-- Opening Marker --

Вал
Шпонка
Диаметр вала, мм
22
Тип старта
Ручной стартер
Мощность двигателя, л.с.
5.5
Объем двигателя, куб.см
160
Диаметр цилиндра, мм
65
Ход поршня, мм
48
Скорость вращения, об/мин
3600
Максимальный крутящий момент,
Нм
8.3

-- Closing Marker --

[Work to be completed] Print precisely the lines from the one with "Ход поршня, мм" through the end of the data above, adding nothing.

[Task solution]
Ход поршня, мм
48
Скорость вращения, об/мин
3600
Максимальный крутящий момент,
Нм
8.3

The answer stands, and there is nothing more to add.